In Home Run Inn’s pepperoni pizza, the pastrylike crust and mild sauce are similar to those in the cheese pizza, and the meat is browned. Red Baron’s pepperoni version, like its cheese version, is a CR Best Buy and has a slightly spicy sauce. Good & Delish pepperoni is another very good option. It has a flavorful, thick, slightly chewy Italian-style crust with lots of stretchy cheese, and slightly spicy sauce, though its seasonings taste dehydrated.
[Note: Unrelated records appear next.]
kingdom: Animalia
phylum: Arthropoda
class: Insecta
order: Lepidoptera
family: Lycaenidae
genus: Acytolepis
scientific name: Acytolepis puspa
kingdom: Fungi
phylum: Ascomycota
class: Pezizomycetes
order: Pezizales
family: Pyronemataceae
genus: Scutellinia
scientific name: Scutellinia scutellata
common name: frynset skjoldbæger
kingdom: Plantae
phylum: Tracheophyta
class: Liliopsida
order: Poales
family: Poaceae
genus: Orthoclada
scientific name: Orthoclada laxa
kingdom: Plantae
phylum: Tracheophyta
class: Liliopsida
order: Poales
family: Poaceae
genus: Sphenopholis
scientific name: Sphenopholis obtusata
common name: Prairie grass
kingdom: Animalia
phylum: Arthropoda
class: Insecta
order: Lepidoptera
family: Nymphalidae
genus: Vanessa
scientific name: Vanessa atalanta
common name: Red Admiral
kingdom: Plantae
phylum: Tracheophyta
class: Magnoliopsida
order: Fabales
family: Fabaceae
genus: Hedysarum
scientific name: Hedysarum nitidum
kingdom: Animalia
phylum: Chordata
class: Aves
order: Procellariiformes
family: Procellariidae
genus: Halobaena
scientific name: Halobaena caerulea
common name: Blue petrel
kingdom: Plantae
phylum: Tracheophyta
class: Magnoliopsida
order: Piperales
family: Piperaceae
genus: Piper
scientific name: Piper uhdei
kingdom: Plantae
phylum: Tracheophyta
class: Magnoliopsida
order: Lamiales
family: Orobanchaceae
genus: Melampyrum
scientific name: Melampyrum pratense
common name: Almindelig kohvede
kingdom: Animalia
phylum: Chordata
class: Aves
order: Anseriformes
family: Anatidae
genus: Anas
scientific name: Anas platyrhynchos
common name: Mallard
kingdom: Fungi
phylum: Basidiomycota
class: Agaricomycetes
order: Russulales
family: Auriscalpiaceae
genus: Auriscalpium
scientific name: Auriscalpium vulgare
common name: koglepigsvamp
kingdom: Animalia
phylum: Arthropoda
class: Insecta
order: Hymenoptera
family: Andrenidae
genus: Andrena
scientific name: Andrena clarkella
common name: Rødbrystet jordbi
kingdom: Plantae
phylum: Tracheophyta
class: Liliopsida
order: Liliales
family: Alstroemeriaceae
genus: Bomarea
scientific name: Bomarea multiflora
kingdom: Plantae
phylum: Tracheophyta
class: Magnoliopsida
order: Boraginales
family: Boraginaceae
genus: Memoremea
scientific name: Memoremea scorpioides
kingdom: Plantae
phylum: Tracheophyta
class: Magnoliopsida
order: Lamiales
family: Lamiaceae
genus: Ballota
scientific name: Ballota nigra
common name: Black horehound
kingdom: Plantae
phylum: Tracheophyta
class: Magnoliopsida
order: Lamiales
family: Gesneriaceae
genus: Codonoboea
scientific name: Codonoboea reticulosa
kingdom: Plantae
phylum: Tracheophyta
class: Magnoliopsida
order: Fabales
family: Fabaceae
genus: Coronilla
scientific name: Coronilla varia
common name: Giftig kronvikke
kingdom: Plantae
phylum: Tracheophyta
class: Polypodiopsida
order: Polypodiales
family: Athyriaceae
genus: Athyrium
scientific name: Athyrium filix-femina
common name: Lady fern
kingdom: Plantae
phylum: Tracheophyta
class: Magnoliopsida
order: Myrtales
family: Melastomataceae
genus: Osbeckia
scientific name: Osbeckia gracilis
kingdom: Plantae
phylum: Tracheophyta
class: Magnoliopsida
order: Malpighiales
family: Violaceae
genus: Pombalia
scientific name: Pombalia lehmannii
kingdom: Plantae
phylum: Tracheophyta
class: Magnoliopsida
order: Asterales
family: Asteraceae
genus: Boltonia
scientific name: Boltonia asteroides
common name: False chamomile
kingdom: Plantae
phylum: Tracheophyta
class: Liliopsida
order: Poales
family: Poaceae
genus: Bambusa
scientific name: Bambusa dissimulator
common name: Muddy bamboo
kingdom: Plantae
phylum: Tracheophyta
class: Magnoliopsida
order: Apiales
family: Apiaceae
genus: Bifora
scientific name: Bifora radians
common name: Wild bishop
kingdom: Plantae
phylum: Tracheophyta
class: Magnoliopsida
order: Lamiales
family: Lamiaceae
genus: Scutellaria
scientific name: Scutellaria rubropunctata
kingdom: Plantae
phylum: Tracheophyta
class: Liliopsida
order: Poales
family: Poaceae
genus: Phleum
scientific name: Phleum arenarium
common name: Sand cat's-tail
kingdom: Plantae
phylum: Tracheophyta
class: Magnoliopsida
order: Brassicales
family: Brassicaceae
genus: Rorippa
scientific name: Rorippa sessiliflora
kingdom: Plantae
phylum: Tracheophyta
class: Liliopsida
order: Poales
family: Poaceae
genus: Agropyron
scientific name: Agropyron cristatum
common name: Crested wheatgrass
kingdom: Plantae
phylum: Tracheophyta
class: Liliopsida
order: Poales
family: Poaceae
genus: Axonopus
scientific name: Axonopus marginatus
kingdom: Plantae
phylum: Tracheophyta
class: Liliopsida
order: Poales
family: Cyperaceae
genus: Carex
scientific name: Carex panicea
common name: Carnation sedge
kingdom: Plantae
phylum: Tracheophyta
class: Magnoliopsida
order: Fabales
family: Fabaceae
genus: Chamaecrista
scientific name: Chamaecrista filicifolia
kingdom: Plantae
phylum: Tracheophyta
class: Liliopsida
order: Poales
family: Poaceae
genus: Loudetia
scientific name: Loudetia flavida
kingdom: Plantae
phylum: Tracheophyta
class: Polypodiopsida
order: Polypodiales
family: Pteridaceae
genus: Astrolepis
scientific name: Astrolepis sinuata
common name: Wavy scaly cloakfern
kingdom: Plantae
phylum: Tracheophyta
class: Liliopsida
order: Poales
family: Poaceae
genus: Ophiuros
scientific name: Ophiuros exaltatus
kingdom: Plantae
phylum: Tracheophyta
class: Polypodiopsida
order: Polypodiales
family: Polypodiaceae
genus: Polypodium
Now for the not-so-tasty. 365 Everyday Value cheese pizza tastes mostly of harsh, bitter seasonings, and although its sparse sauce is red, it doesn’t taste like tomato. Totino’s Pepperoni Party Pizza has a similar sauce, along with mushy, tasteless cheese and fatty pepperoni.
Nutrition. Scores for nutrition ranged from fair to very good. Pepperoni pizzas tended to score lower than cheese because of their fat (about a third is saturated) and sodium. In fact, according to a study published in May in the journal Nutrients, pizza appears to be the single biggest contributor of sodium to the diet of Americans 6 to 19 years old between 2003 and 2008. According to the federal Centers for Disease Control and Prevention, about 90 percent of Americans eat more sodium than is recommended for a healthy diet. (For most people, that’s less than 2,300 milligrams a day.) The good news: Most of the pizzas are an excellent source of calcium.
Our nutrition figures are calculated per serving, but serving sizes range widely—from 4 ounces (Trader Giotto’s cheese pizza) to 8.4 ounces (Good & Delish pepperoni).
Price. Because of the difference in serving size, we’ve listed cost per ounce. Calculated that way, some pizzas cost more than five times as much as others. Priciest of all: Amy’s.
Bottom line. Choose from among the very good pizzas, and make them an occasional treat.